The following article is written by Naina Chaturvedi in 2021 on Medium and can be read fully at https://medium.datadriveninvestor.com/cluster-analysis-using-python-part-1-4ceee387d79a
Clustering is a technique of dividing the population or data points, grouping them into different clusters on the basis of similarity and dissimilarity between them. It helps in determining the intrinsic group among the unlabeled data points.
Applications of Clustering —
- Market Segmentation — helps in grouping people who have same purchasing behaviour, discover new customer segments for marketing etc
- News — To group related news together
- Search Engines — To group similar results
- Social Network Analysis
- Image Segmentation
- Anomaly detection
- Insurance fraud cases etc
There are various clustering techniques/methods like —
- Partition Clustering — Also known as centroid based method, the intuition behind the partition clustering is that a cluster is characterized and represented by a central vector and data points that are in close vicinity to these vectors are assigned to the respective clusters. The cluster center is the calculated such that the distance ( can be any of these — Manhattan Distance, Euclidian distance, Minkowski Distance) between the data points from one cluster to another is minimum when compared with another cluster centroid.

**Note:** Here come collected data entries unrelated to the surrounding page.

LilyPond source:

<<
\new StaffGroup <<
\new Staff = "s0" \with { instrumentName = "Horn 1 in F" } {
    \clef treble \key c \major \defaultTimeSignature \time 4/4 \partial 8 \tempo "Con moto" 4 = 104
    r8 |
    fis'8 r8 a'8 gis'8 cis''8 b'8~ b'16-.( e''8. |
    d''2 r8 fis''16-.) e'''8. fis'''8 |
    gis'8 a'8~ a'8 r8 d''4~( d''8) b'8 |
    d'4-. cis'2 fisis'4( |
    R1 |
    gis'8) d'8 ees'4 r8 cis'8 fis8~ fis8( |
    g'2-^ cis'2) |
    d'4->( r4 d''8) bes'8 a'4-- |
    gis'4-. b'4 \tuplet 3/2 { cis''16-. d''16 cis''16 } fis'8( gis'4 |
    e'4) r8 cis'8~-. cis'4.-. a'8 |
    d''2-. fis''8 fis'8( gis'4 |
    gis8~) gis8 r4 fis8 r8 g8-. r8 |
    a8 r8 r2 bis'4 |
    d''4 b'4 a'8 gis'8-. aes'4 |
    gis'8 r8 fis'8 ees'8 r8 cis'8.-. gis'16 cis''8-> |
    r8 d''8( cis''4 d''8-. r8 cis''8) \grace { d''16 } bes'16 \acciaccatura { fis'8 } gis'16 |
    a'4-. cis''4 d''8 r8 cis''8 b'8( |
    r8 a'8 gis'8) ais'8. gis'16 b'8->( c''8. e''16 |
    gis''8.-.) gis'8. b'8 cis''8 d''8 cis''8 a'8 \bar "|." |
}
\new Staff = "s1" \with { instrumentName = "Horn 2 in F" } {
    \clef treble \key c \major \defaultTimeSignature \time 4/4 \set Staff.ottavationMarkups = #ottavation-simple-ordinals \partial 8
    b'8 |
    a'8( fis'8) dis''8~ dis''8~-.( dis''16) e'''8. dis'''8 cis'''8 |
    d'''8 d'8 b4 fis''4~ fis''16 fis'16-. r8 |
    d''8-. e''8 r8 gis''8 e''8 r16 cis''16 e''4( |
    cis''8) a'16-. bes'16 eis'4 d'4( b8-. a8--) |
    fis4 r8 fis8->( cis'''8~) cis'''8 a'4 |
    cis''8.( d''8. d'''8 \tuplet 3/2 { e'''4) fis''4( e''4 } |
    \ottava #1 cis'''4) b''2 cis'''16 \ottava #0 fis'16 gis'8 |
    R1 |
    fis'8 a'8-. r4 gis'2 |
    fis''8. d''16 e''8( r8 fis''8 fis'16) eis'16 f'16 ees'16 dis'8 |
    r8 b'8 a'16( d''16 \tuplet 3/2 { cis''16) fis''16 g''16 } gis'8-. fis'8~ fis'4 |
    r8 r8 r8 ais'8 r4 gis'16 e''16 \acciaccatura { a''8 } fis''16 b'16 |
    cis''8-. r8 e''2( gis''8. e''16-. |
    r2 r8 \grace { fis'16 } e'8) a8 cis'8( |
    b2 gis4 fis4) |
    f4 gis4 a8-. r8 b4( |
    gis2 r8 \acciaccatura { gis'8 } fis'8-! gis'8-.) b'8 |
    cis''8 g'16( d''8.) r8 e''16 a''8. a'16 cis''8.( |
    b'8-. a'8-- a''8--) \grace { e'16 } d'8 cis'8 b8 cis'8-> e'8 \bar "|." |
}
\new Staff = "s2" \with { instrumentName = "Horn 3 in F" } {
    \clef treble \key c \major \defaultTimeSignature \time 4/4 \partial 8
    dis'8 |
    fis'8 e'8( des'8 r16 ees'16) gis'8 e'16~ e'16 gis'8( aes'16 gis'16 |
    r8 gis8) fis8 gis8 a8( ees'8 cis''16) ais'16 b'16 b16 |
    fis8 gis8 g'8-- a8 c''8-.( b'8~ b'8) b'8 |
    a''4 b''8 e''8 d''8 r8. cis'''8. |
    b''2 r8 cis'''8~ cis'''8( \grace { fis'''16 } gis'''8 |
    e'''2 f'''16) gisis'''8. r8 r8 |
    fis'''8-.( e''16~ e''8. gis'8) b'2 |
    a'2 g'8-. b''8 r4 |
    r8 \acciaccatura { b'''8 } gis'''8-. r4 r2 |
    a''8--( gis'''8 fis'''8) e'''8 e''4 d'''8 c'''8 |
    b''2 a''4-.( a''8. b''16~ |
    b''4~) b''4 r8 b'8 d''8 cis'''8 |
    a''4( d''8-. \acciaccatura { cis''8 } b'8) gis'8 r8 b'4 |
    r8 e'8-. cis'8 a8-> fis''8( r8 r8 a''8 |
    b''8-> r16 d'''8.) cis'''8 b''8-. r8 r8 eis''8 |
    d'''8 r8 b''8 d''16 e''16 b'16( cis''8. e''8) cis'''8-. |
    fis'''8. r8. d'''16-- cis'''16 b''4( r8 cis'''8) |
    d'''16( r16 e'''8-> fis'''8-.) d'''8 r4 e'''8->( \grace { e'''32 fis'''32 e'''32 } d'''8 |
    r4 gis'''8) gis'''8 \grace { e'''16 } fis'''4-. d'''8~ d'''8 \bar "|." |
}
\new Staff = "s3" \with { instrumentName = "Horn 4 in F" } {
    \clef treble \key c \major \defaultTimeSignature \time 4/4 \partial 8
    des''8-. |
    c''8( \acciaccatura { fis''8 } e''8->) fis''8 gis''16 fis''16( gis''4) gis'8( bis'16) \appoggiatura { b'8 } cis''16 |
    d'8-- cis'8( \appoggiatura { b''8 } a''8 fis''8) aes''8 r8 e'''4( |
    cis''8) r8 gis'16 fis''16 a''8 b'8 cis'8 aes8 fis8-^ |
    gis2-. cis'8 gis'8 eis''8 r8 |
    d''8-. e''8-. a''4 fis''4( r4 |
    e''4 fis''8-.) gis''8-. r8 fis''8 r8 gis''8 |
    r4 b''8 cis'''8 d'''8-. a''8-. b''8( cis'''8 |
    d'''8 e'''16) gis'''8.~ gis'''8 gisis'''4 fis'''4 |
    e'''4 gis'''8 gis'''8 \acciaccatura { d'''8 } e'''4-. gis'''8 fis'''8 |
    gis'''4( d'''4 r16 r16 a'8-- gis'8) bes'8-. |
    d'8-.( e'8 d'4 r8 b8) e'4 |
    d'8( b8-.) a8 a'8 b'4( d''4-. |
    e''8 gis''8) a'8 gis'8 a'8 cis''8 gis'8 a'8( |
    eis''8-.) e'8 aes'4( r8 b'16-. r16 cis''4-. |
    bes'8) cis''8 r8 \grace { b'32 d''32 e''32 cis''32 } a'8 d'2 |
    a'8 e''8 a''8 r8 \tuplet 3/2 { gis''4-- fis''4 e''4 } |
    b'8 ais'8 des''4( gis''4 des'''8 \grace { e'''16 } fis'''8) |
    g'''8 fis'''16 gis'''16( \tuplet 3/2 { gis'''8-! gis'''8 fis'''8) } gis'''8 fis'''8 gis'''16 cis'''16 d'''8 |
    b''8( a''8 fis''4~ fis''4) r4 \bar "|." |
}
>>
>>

K-means clustering method is used and can be summarized as —
i. Divide into number of cluster K
ii. Find the centroid of the current partition
iii. Calculate the distance each points to Centroids
iv. Group based on minimum distance
v. After re-grouping/re-allotting the points, find the new centroid of the new cluster
2. Density-Based Clustering — It takes take density into consideration instead of distances such that it starts with identifying different clusters in the dataset and then connecting the areas of high densities into clusters.
3. Hierarchical Clustering — It’s a technique in which the dataset is divided into clusters to form a tree-like structure based on the hierarchy. There are two approaches — Agglomerative (bottom up) and Divisive (top down).
4. Distribution Model-Based Clustering — It’s a technique which uses probability as its metric. The data points are grouped based on their likely hood of belonging to the same probability distribution (where Gaussian and binomial Distributions are used)
5. Fuzzy Clustering — It’s a technique in which the data points are assigned to multiple clusters. It’s used with data points where there is possibility of high degree/level of overlap such as in biometrics-image segmentation etc.